Every year on 2nd February, World Wetlands Day is celebrated to raise global awareness of the vital role of wetlands in maintaining the planet’s delicate ecosystems and the communities that depend on them. This year is particularly special – marking exactly 50 years since the adoption of the Convention on Wetlands in 1971, in the Iranian city of Ramsar on the Caspian Sea.
What is the Ramsar Convention?
The Ramsar Convention is an intergovernmental treaty that provides the framework for the conservation and cooperation around sustainable governance of wetlands and their resources. 90% of UN Member states across the world are a part of the Convention. Ramsar sites, or Wetlands of International Importance, are protected areas that are recognized as being of significant value not only for the country of their origin, but for the planet’s ecosystem health and biodiversity.
There are currently over 2,400 Ramsar Sites around the world, covering 2.5 million km.2
Through designating a wetland as a Ramsar site, national governments demonstrate their commitment to take the necessary steps to safeguard the sites ecological integrity.
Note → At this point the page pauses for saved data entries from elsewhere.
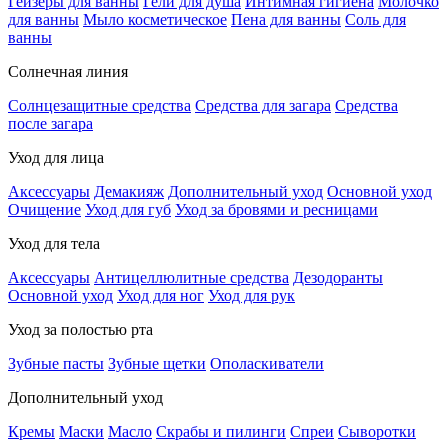
Гейзеры для ванны
Гели для душа
Интимная гигиена
Молочко
для ванны
Мыло косметическое
Пена для ванны
Соль для
ванны
Солнечная линия
Солнцезащитные средства
Средства для загара
Средства
после загара
Уход для лица
Аксессуары
Демакияж
Дополнительный уход
Основной уход
Очищение
Уход для губ
Уход за бровями и ресницами
Уход для тела
Аксессуары
Антицеллюлитные средства
Дезодоранты
Основной уход
Уход для ног
Уход для рук
Уход за полостью рта
Зубные пасты
Зубные щетки
Ополаскиватели
Дополнительный уход
Кремы
Маски
Масло
Скрабы и пилинги
Спреи
Сыворотки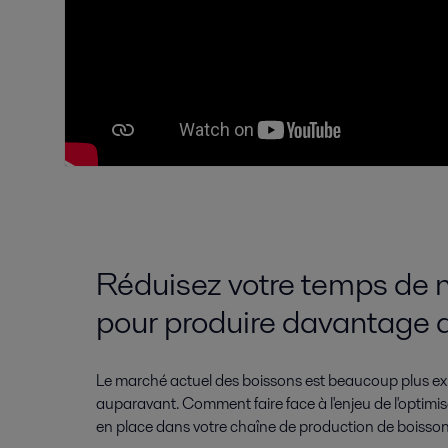
Réduisez votre temps de 
pour produire davantage 
Le marché actuel des boissons est beaucoup plus exige
auparavant. Comment faire face à l'enjeu de l'optimi
en place dans votre chaîne de production de boisso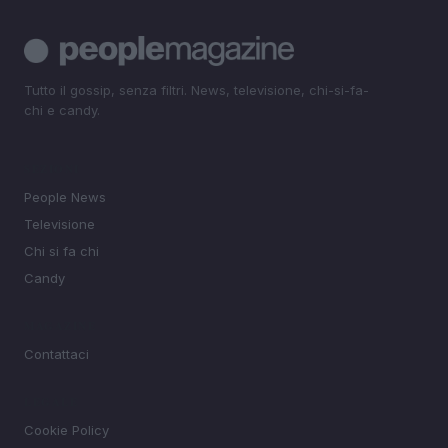
Tutto il gossip, senza filtri. News, televisione, chi-si-fa-
chi e candy.
SEZIONI
People News
Televisione
Chi si fa chi
Candy
MAGAZINE
Contattaci
LEGALE
Cookie Policy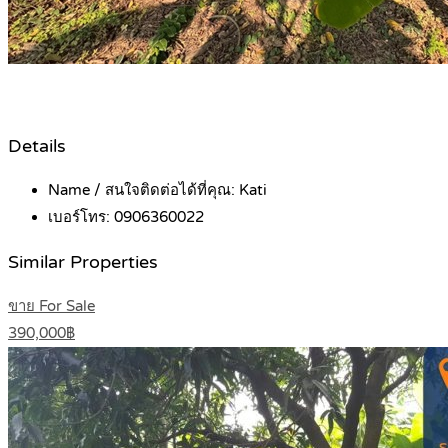
Details
Name / สนใจติดต่อได้ที่คุณ:
Kati
เบอร์โทร:
0906360022
Similar Properties
ขาย For Sale
390,000฿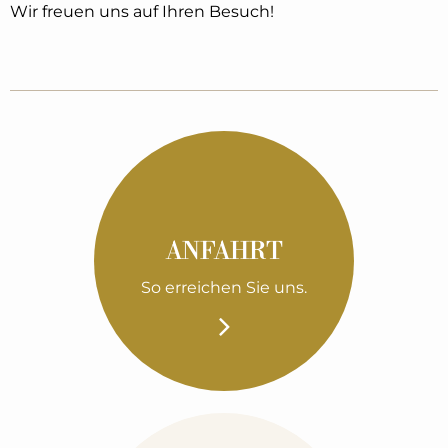
Wir freuen uns auf Ihren Besuch!
ANFAHRT
So erreichen Sie uns.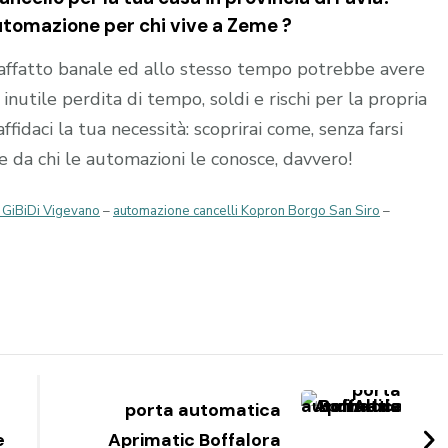
automazione per chi vive a
Zeme
?
affatto banale ed allo stesso tempo potrebbe avere
nutile perdita di tempo, soldi e rischi per la propria
affidaci la tua necessità: scoprirai come, senza farsi
re da chi le automazioni le conosce, davvero!
 GiBiDi Vigevano
–
automazione cancelli Kopron Borgo San Siro
–
porta automatica
e
Aprimatic Boffalora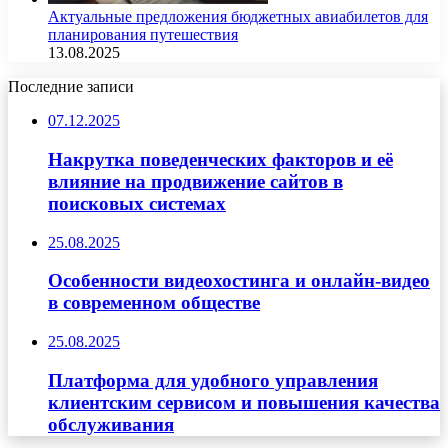
Актуальные предложения бюджетных авиабилетов для
планирования путешествия
13.08.2025
Последние записи
07.12.2025
Накрутка поведенческих факторов и её
влияние на продвижение сайтов в
поисковых системах
25.08.2025
Особенности видеохостинга и онлайн-видео
в современном обществе
25.08.2025
Платформа для удобного управления
клиентским сервисом и повышения качества
обслуживания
International cooperation and national commitment to sustainable management of wetland areas can make a big difference.
For example, in Lake Chilika – the first designated Ramsar site in India – an ecological restoration program founded on participatory basin management has led to rapid recovery of wetland resources and aquatic biodiversity. Notably, there has been an increase in the number of critically endangered Irrawaddy dolphins, from only 89 in 2003, to 158 in 2014.[1]
What is ICEM doing to protect wetlands?
Despite growing international action to protect the wetland sites, the vision of the Ramsar convention faces new and complex challenges from the impacts of a changing climate. Managing the delicate balance between development and ecological conservation whilst furthering climate adaptation is at the heart of ICEM’s mission.
In 2021, we are expanding our portfolio to India, with the inception of a new GIZ-funded project at four Ramsar sites in India – Renuka Lake and Pong Dam in Himachal Pradesh, Bhitarkanika in Odisha and Point Calimere in Tamil Nadu.

Together with partners DEVOPSYS Consulting (Himachal Pradesh), the Regional Center for Development Cooperation (Odisha) and the M S Swaminathan Research Foundation (Tamil Nadu), this project will examine the effects of climate change on these wetlands and propose ecosystem-based adaptation measures that help reduce their vulnerability.
Projected changes in the climate are expected to increase temperatures, modify precipitation, raise sea levels, and increase extreme climate events. Wetland systems are vulnerable to changes in quantity and quality of their water supply, and it is expected that climate change will have a pronounced effect through alterations in hydrological regimes.
Through the concerted action and international cooperation enabled by the Ramsar convention, preserving wetlands and the communities that depend on them is made more achievable. However, a strong knowledge base of climate change risks is essential to improve the capacity of site managers to prioritise and plan appropriate adaptation and mitigation actions.
Today on World Wetlands Day, ICEM is proud to be supporting the Ramsar convention and eager to further sustainable development and conservation of wetland sites through our new initiative in India.
[1] Pattnaik, A. K., & Kumar, R. (2016). Lake Chilika (India): ecological restoration and adaptive management for conservation and wise use. The wetland book: distribution, description and conservation. Springer, Dordrecht, 1-14.